### INSTRUCTIONS FOR THE TASK
Your answer should consist only of the lines below from the one with "1. Local Government and Field Administration" through the one with "a) Political parties", copied exactly.

### RECORD EXCERPTS
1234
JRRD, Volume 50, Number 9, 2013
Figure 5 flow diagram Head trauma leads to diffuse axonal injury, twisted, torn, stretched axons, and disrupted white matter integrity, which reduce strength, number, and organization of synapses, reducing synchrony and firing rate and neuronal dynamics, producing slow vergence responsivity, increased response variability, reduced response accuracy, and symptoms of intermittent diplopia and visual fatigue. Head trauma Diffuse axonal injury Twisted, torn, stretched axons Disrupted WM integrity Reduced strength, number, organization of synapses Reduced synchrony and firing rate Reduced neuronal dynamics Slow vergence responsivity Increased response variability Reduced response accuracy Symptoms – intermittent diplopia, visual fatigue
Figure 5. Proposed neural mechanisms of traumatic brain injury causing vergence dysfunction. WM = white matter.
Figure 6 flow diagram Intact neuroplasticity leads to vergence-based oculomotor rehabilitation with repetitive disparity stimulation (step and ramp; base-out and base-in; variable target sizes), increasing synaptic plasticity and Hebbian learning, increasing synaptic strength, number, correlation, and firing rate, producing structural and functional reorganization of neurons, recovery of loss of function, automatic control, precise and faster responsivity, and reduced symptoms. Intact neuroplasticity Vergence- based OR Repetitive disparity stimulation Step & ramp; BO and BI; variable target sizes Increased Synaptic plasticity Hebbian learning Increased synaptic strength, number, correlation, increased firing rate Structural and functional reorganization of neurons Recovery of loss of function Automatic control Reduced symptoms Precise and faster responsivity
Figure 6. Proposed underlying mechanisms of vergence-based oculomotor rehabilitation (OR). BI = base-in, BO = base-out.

---

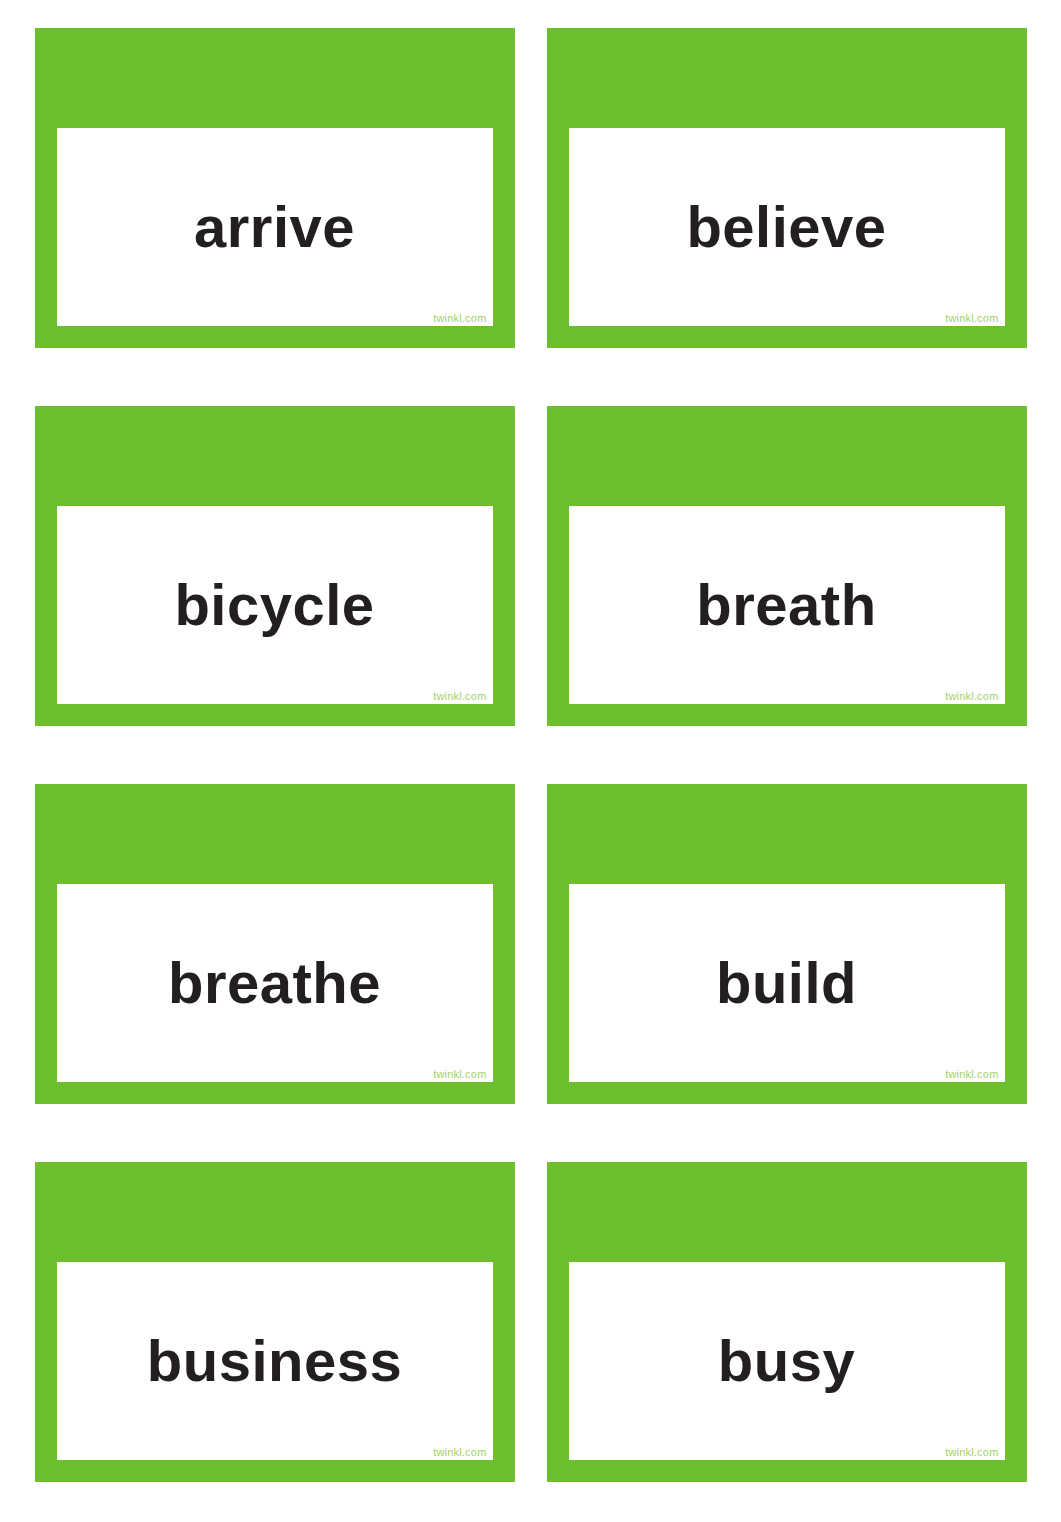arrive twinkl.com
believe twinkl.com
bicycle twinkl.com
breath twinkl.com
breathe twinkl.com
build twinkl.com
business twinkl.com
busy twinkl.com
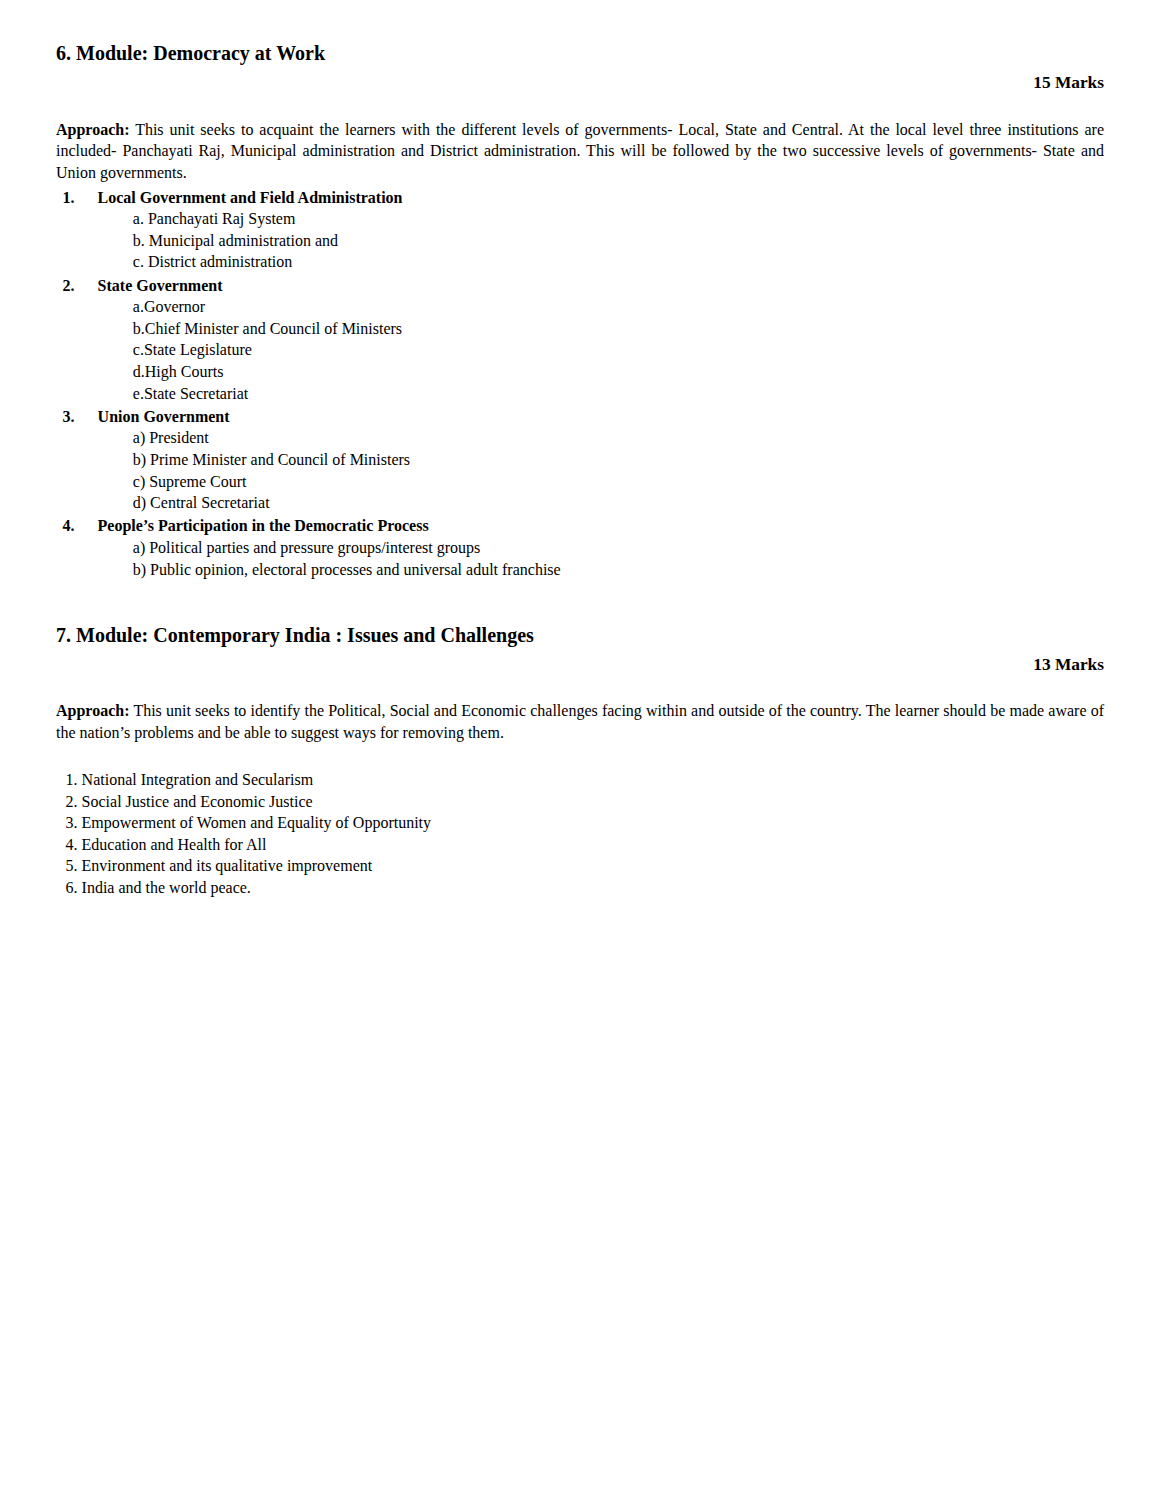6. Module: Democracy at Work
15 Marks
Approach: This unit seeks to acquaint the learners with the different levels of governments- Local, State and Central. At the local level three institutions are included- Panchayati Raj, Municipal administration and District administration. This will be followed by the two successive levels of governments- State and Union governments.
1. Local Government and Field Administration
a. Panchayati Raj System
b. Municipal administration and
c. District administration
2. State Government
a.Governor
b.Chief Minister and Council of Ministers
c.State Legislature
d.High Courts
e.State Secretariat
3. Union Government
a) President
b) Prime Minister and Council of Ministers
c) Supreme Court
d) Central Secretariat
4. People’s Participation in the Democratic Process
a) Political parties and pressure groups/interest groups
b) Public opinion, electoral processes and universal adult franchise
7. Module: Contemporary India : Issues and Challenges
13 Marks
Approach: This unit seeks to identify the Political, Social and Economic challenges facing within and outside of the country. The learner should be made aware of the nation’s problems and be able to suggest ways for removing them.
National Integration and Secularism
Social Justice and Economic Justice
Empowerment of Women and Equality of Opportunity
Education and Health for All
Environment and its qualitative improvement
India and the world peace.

### OUTPUT FOR THIS EXERCISE
1. Local Government and Field Administration
a. Panchayati Raj System
b. Municipal administration and
c. District administration
2. State Government
a.Governor
b.Chief Minister and Council of Ministers
c.State Legislature
d.High Courts
e.State Secretariat
3. Union Government
a) President
b) Prime Minister and Council of Ministers
c) Supreme Court
d) Central Secretariat
4. People’s Participation in the Democratic Process
a) Political parties and pressure groups/interest groups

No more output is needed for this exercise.